Obsessing about obsessing, and dealing with “I’m sooo OCD”

Thanks for joining me for another episode! Today’s episode is an listener audio question about how to deal with OCD attacking the ERP process. In it, I discuss where to find good resources for treatment when in-person or even online therapy can’t be accessed, and how to face “Obsessing about obsessing.” Additionally, I answer a quick question about what to say when people on social media (or in real life) say things like “I’m sooo OCD.” I offer a few ideas, but I want to know what YOU, the listener, would say to someone in this situation.
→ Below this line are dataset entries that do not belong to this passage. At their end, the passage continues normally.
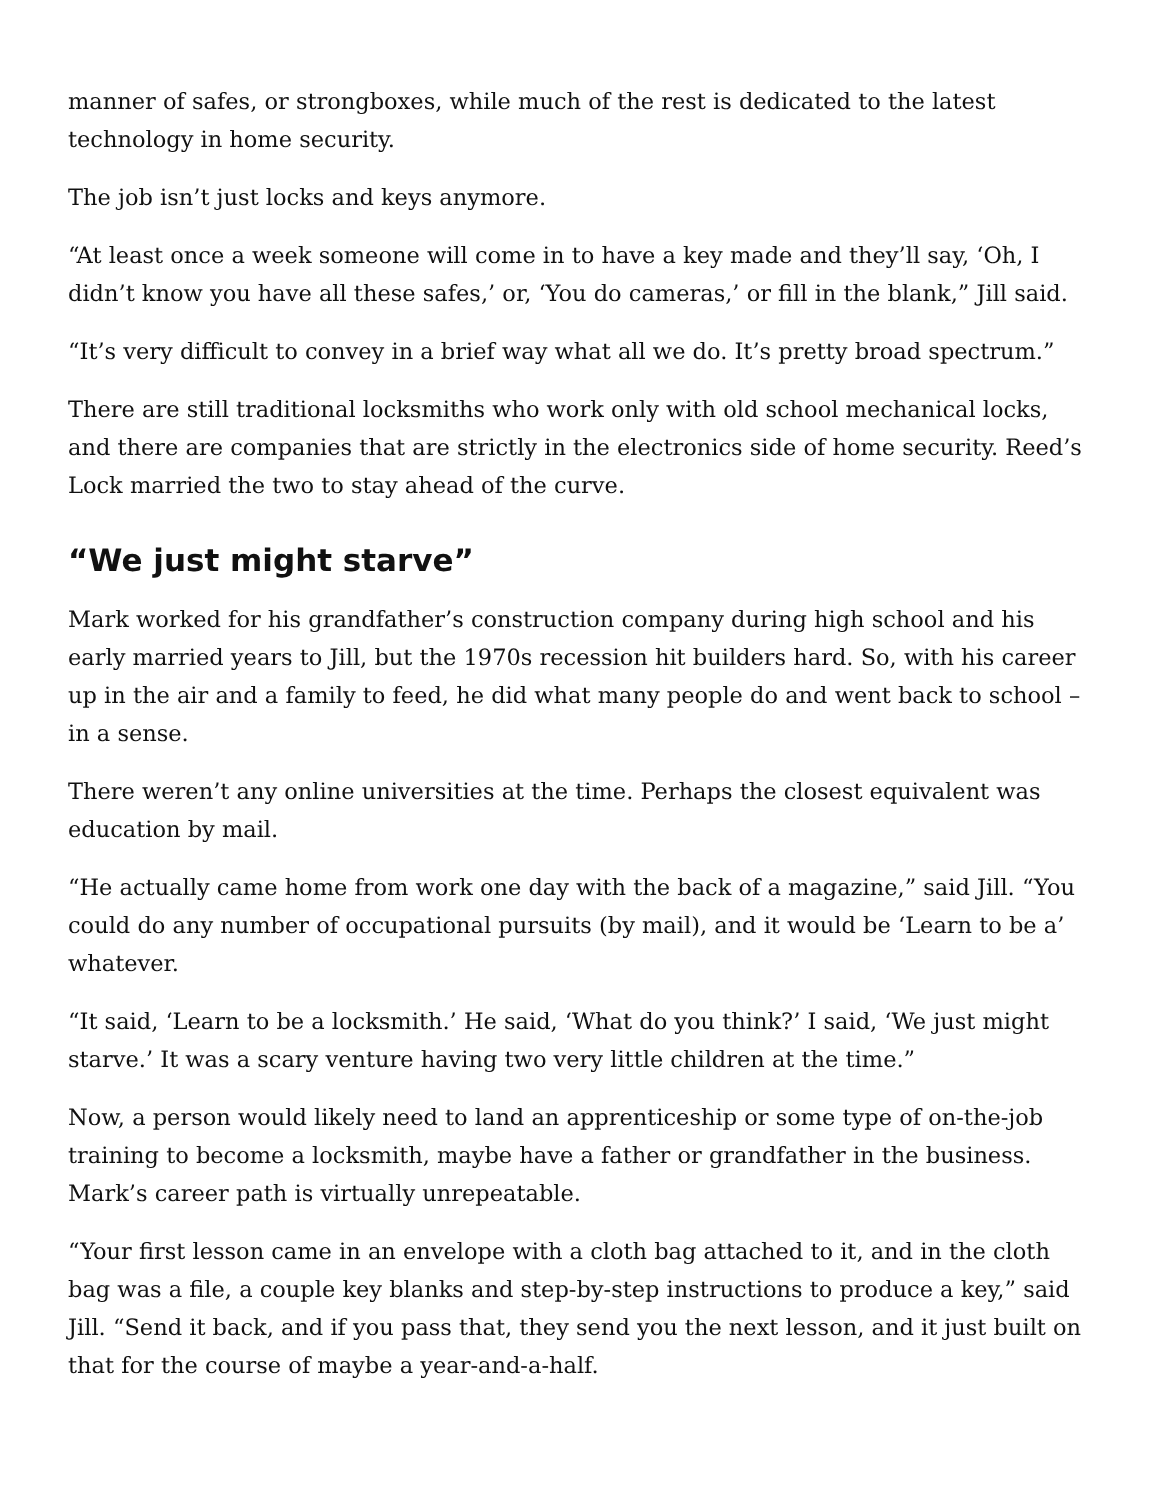manner of safes, or strongboxes, while much of the rest is dedicated to the latest technology in home security.
The job isn’t just locks and keys anymore.
“At least once a week someone will come in to have a key made and they’ll say, ‘Oh, I didn’t know you have all these safes,’ or, ‘You do cameras,’ or fill in the blank,” Jill said.
“It’s very difficult to convey in a brief way what all we do. It’s pretty broad spectrum.”
There are still traditional locksmiths who work only with old school mechanical locks, and there are companies that are strictly in the electronics side of home security. Reed’s Lock married the two to stay ahead of the curve.
“We just might starve”
Mark worked for his grandfather’s construction company during high school and his early married years to Jill, but the 1970s recession hit builders hard. So, with his career up in the air and a family to feed, he did what many people do and went back to school – in a sense.
There weren’t any online universities at the time. Perhaps the closest equivalent was education by mail.
“He actually came home from work one day with the back of a magazine,” said Jill. “You could do any number of occupational pursuits (by mail), and it would be ‘Learn to be a’ whatever.
“It said, ‘Learn to be a locksmith.’ He said, ‘What do you think?’ I said, ‘We just might starve.’ It was a scary venture having two very little children at the time.”
Now, a person would likely need to land an apprenticeship or some type of on-the-job training to become a locksmith, maybe have a father or grandfather in the business. Mark’s career path is virtually unrepeatable.
“Your first lesson came in an envelope with a cloth bag attached to it, and in the cloth bag was a file, a couple key blanks and step-by-step instructions to produce a key,” said Jill. “Send it back, and if you pass that, they send you the next lesson, and it just built on that for the course of maybe a year-and-a-half.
If I get enough of them, I’ll post them all to another future episode!

One Comment:

  1. Hi Kevin, just finished listening to the new podcast and found this segment interesting, wanted to respond with my thoughts. My own OCD diagnosis is still fairly new (a little over a year) so I haven’t had very long to appreciate how people have been using “I’m so OCD” incorrectly. It also means I had plenty of time in my life to misuse it in that way myself. In their case, and in mine, it was just a lack of information about what OCD is and not any attempt to offend. For that reason I just try to educate more people about what OCD is when I have an opportunity, and give them the same grace and assumption of goodwill I would have hoped to get if I ever said that to anyone when genuine OCD. One way of explaining the difference to others that was helpful to me is the following (based on something I heard in a podcast once, but unfortunately I can’t remember to give credit to…): If someone keeps their books arranged carefully on the shelf by color because they like the way it looks, that person probably just likes to have things neat and tidy. If someone can’t stop arranging their books by color on their bookshelf because their brain has convinced them that something terrible will happen to a loved one if they don’t, that person probably has OCD. That gets at the “likes to do” vs. “terrified to stop doing” or “need to do to feel ok” distinction that I think is key to understanding what this condition really is. I’ve gotten positive feedback from non-OCD sufferers that this example helped them understand OCD better. I hope that’s helpful.